_Task description_
Could you copy every entry exactly, dropping the pictures?

Per-instance keypoint data:
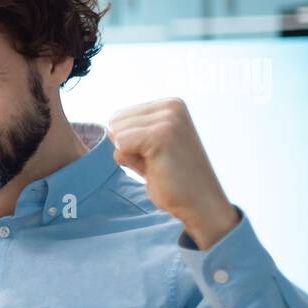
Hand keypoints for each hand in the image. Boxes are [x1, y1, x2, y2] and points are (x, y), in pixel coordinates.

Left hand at [108, 98, 238, 249]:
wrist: (199, 203)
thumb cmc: (173, 179)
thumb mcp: (150, 149)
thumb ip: (131, 136)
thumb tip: (108, 129)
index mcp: (171, 105)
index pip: (119, 116)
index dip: (129, 142)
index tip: (156, 155)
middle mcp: (171, 106)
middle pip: (115, 122)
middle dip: (128, 148)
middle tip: (157, 162)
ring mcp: (168, 118)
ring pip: (116, 133)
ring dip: (131, 156)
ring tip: (158, 165)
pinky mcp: (161, 134)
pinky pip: (121, 144)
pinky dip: (131, 162)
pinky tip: (155, 168)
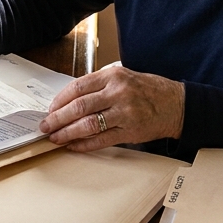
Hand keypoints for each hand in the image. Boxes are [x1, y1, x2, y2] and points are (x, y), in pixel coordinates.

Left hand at [38, 64, 184, 151]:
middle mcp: (118, 93)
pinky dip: (84, 145)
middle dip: (58, 118)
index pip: (78, 87)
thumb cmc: (148, 90)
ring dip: (67, 133)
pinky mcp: (130, 131)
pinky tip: (74, 146)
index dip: (60, 100)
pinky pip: (101, 140)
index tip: (50, 109)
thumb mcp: (123, 77)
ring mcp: (125, 113)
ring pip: (88, 125)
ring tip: (56, 138)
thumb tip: (69, 102)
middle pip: (79, 107)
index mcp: (114, 76)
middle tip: (46, 126)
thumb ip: (99, 86)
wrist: (176, 104)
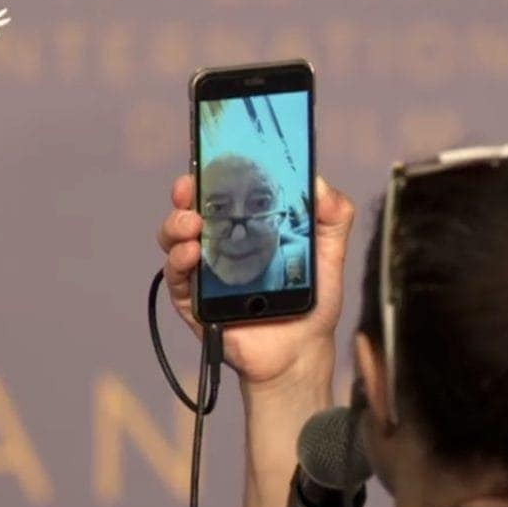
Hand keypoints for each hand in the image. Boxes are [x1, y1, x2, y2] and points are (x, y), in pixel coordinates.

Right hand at [157, 174, 354, 384]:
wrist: (302, 352)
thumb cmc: (312, 300)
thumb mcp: (330, 254)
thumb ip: (332, 216)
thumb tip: (319, 183)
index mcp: (248, 225)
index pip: (223, 189)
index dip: (213, 169)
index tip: (213, 154)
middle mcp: (220, 244)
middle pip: (191, 208)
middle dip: (186, 191)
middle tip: (192, 186)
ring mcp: (203, 272)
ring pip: (175, 239)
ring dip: (177, 224)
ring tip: (192, 224)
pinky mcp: (194, 303)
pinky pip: (176, 278)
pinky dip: (178, 262)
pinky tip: (191, 255)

_Task answer_
Hand keypoints for each hand in the image. Boxes are [x1, y1, x2, y2] and points are (x, y), in pixel coordinates.

Left hand at [108, 98, 238, 249]:
wrist: (199, 203)
thumb cmc: (173, 179)
thumb mcp: (150, 149)
thumb ip: (131, 136)
thumb tip: (108, 129)
index mcp: (171, 105)
index pip: (119, 116)
index dip: (129, 142)
index tip: (156, 155)
middle mcp: (171, 106)
middle pip: (115, 122)
middle dip: (128, 148)
middle tip: (157, 162)
ring mcp: (168, 118)
ring pip: (116, 133)
ring dip: (131, 156)
ring tip: (158, 165)
pinky mcp: (161, 134)
pinky pip: (121, 144)
pinky dip: (131, 162)
pinky tip: (155, 168)
Hand keypoints for each hand in the image. Boxes are [x1, y1, x2, y2] and points are (x, y), in pixel coordinates.

Left hand at [38, 64, 184, 151]:
middle mcp: (118, 93)
pinky dip: (84, 145)
middle dip: (58, 118)
index pip: (78, 87)
thumb cmc: (148, 90)
ring dip: (67, 133)
pinky mcp: (130, 131)
pinky tip: (74, 146)
index dip: (60, 100)
pinky pip: (101, 140)
index tip: (50, 109)
thumb mcp: (123, 77)
ring mcp: (125, 113)
ring pip: (88, 125)
ring tip: (56, 138)
thumb tip: (69, 102)
middle pip: (79, 107)
index mcp: (114, 76)
middle tip: (46, 126)
thumb ip: (99, 86)
wrist: (176, 104)
Hand keypoints for each hand in the image. Boxes are [x1, y1, x2, y2] and points are (x, y), in pixel coordinates.

Right hand at [157, 174, 354, 384]:
wrist: (302, 352)
thumb cmc: (312, 300)
thumb mcp: (330, 254)
thumb ip: (332, 216)
thumb tip: (319, 183)
index mcp: (248, 225)
index pip: (223, 189)
index dip: (213, 169)
index tip: (213, 154)
middle mcp: (220, 244)
middle pip: (191, 208)
middle dip: (186, 191)
middle tip: (192, 186)
ring mcp: (203, 272)
ring pip: (175, 239)
ring dip: (177, 224)
ring tip: (192, 224)
pinky mcp: (194, 303)
pinky pip: (176, 278)
pinky dip: (178, 262)
pinky tip: (191, 255)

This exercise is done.